Exercise text:
——————

BPH is one of those conditions that affects a large population and has physical symptomology that makes sufferers very uncomfortable. These facts make it a great condition for DTC. Unfortunately, since it is DTC, the rest of us sometimes have to suffer too—with advertising that puts us in the discomfort zone. In this case, Watson's RAPAFLO is the culprit.
This advertising is smart because it speaks directly to its target of men over 50 about the problem that RAPAFLO can solve (frequent urination). I just wish they weren't so literal about visualizing the symptoms. The ad is bold and strong, which probably appeals to the target, and it leverages a macho personality complete with a muscle car stopped along the roadside (probably Route 66). Too bad the imagery is surprisingly close to that of a concurrent ED campaign — which may confuse some guys. And the fact that the headline on the print ad tells RAPAFLO's target to “Avoid the Stop and Go of BPH” while the logo tagline on the brand website announces “Ready. Set. Go.” may only confuse them further.

——————

Dataset extract:

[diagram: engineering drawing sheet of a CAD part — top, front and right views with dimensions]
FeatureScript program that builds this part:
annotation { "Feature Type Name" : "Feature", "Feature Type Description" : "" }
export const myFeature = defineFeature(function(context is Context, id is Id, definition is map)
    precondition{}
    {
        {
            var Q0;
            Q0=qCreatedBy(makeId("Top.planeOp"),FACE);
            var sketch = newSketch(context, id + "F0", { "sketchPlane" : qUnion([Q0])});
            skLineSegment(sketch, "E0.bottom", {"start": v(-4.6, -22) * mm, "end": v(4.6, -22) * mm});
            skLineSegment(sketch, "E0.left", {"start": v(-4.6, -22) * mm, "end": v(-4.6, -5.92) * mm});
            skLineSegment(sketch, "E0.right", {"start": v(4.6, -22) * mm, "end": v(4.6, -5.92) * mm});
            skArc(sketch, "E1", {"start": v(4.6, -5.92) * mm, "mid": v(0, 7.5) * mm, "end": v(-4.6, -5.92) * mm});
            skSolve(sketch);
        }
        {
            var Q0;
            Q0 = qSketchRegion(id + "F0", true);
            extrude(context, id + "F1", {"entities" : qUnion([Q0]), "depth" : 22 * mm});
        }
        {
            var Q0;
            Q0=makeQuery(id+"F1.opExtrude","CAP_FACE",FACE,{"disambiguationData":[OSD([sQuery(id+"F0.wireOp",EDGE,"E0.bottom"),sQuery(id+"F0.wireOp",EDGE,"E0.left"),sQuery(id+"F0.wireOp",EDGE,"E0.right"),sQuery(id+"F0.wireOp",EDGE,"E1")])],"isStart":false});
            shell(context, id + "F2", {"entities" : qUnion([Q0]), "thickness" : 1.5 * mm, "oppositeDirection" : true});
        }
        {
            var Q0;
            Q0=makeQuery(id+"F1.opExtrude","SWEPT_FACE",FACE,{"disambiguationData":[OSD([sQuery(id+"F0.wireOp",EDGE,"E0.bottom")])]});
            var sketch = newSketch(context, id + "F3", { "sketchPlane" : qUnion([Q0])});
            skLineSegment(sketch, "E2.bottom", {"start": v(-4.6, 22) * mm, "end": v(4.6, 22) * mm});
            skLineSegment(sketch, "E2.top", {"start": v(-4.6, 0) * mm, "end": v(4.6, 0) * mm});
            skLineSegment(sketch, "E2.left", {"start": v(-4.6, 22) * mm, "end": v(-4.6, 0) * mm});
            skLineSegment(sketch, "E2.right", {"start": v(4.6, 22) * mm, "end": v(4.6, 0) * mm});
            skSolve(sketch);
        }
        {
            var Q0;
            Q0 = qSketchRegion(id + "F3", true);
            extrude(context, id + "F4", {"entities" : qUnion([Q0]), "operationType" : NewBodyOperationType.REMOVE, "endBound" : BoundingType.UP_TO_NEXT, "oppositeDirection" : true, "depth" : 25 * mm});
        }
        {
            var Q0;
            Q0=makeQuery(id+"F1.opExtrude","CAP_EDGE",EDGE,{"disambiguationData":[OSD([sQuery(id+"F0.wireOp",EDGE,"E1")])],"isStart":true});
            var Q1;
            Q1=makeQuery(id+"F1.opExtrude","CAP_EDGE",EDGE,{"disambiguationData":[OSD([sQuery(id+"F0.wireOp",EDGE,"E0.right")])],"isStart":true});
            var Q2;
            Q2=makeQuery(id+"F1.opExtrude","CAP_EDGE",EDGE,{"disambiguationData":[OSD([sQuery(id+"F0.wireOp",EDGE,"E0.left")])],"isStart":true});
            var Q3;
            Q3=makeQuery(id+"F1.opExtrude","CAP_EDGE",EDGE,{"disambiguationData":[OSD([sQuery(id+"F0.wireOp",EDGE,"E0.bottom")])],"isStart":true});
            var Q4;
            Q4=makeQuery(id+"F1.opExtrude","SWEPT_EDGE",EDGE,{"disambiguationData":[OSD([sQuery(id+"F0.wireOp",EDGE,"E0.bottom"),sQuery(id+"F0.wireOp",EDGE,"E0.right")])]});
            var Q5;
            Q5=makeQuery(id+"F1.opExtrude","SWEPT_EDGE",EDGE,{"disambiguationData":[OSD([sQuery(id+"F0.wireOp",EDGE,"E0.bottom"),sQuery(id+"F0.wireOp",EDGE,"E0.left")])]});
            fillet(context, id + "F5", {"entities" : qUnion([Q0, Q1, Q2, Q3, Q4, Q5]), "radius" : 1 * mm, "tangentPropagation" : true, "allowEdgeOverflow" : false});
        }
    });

——————

Problem 1: Return everything in the RAPAFLO ad review from "This advertising is" down to "confuse them further.", word for word.
Problem 2: Take the RAPAFLO ad review further, picking up right after its last sentence.
The lines have nothing to do with the RAPAFLO ad review.

Written answer 1:
This advertising is smart because it speaks directly to its target of men over 50 about the problem that RAPAFLO can solve (frequent urination). I just wish they weren't so literal about visualizing the symptoms. The ad is bold and strong, which probably appeals to the target, and it leverages a macho personality complete with a muscle car stopped along the roadside (probably Route 66). Too bad the imagery is surprisingly close to that of a concurrent ED campaign — which may confuse some guys. And the fact that the headline on the print ad tells RAPAFLO's target to “Avoid the Stop and Go of BPH” while the logo tagline on the brand website announces “Ready. Set. Go.” may only confuse them further.

Written answer 2:
Otherwise, the RAPAFLO website is very useful — full of scientific information regarding symptoms, treatments and promotional trial offers. It's also very reassuring for sufferers who are anxious about their condition. Although the combination of a strong web presence and a bold DTC campaign should be successful, the problem the brand still needs to solve is how to get our attention without also making us want to look away.